(Supplied text Opens)

Every time we see other couples holding and caressing lovingly together, this is a reminder. It’s a reminder of what we thought we should have had but never were able to achieve. It’s a reminder of what our hopes and dreams were for married life when we took that life-altering step and said, “I do.” We are momentarily reminded of what marriage was supposed to be, but never became. And this sadness shows in our faces, in our eyes, and in our hearts. When our husbands glimpse at us, they know what we are thinking. They know what we are wishing. They know that the words they don’t want to hear may possibly be coming out of our mouths at any moment. Rather than take a chance and have to come up with one more excuse, they find some way to knock us down and put us back into the non-assertive mental state that they so easily know how to do.

We are women who have been conditioned. Remember, Straight Gay Men remain in the marriages indefinitely and have years to erode your sense of self-worth. They are not going anywhere, and they want to make sure that you feel inadequate enough so that you won’t go anywhere either. I don’t know who could have taught these men about the facts of life and marriage, but obviously, they weren’t listening or didn’t have a teacher. Didn’t anyone ever tell them that sex is part of marriage? Didn’t they ever hear that intimacy grows from making love to the person who loves you? Do they really believe that they can sit for years in a marriage and overlook that little detail? Yes, they do. And we become their silent partners because we have been silenced on the issue of sex.

(Supplied text Closes)

### Explore the material
a) Edit the passage about marriage starting with "Every time we" and going on through "know how to do.", putting "spouses" in place of "husbands".
b) Write a continuation of the passage about marriage, picking up after its final sentence.

(Data for analysis Opens)

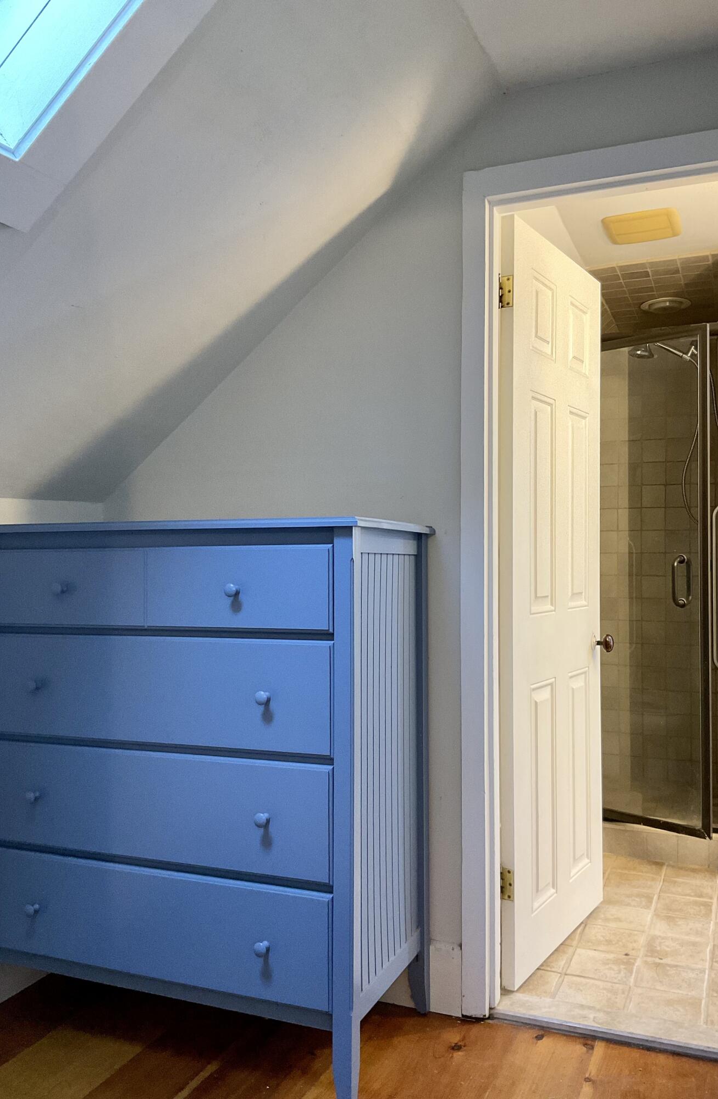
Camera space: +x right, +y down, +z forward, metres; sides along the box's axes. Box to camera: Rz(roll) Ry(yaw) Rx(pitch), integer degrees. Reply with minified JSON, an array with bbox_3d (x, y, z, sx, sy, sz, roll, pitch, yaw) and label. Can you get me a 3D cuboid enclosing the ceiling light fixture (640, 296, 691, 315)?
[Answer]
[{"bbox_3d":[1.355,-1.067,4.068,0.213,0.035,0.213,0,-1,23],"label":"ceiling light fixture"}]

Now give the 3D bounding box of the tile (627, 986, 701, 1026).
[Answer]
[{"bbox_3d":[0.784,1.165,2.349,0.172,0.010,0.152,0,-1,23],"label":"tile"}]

(Data for analysis Closes)

### Responses by item number
a)
Every time we see other couples holding and caressing lovingly together, this is a reminder. It’s a reminder of what we thought we should have had but never were able to achieve. It’s a reminder of what our hopes and dreams were for married life when we took that life-altering step and said, “I do.” We are momentarily reminded of what marriage was supposed to be, but never became. And this sadness shows in our faces, in our eyes, and in our hearts. When our spouses glimpse at us, they know what we are thinking. They know what we are wishing. They know that the words they don’t want to hear may possibly be coming out of our mouths at any moment. Rather than take a chance and have to come up with one more excuse, they find some way to knock us down and put us back into the non-assertive mental state that they so easily know how to do.

b)
The irony is that even if you leave these men, as some women do, they will remarry again. Yes, they will remarry another woman. They will still do their occasional gay sex thing to satisfy their sexual need, but that goes with the territory. It is amazing to me how these men can live such a delusional existence until the day they die. And they will drag other women into their web of deceit. The next victim (and men who do this more than once are victimizers) will fall for it just like you did—but even better. Your Straight Gay Husband has a track record. He will still use you as his shield by telling his next conquest that he was married before, ergo, he is straight. And the woman who is in a subsequent marriage with this man has no reason to question his sexuality at all. He married before; he’s marrying again. Chances are his next wife will feel even more inadequate than you feel. He’ll make sure to tell her that the two of you never had problems in the bedroom before. And if she does meet you, she’ll be too embarrassed to ask you the truth. And you’ll probably keep protecting him.

So if you are in a long-term marriage to a Straight Gay Man, don’t plan on things ever getting better. There may be temporary second honeymoon periods, only to prove to you once again that you are crazy for even suspecting there is something wrong with your wonder man. But it’s guaranteed that things will resort back to the “normal” pattern of digs, harsh words, and put-downs. Count on it. Then decide if this is the most that you want out of life because as long as you are in this marriage, this is all you can expect.

Looking back over these words from ten years ago, I must say these words were right-on. The only difference is today I understand the concept better because there is a word that describes what these husbands do: COMPARTMENTALIZE.
For those of you who are not familiar with this phrase, let me give you a good definition:

Compartmentalization is an unconscious psychological defense mechanism used to avoid cognitive dissonance, or the mental discomfort and anxiety caused by a person having conflicting values, cognitions, emotions, beliefs, etc. within themselves. Compartmentalization allows these conflicting ideas to co-exist by inhibiting direct or explicit acknowledgement and interaction between separate compartmentalized self states.

The Straight Gay Men live their lives this way. They are able to separate their need for sexual dabbling with a man from their “straight lives” as straight husbands. I do tell our women that as long as you allow your husband to live in his “compartmentalized closet,” he will remain there forever. The fact that you remain in the marriage to him allows him to justify even more that he is straight—especially in his own mind. After all, his wife isn’t going anywhere, right? This convinces him even more.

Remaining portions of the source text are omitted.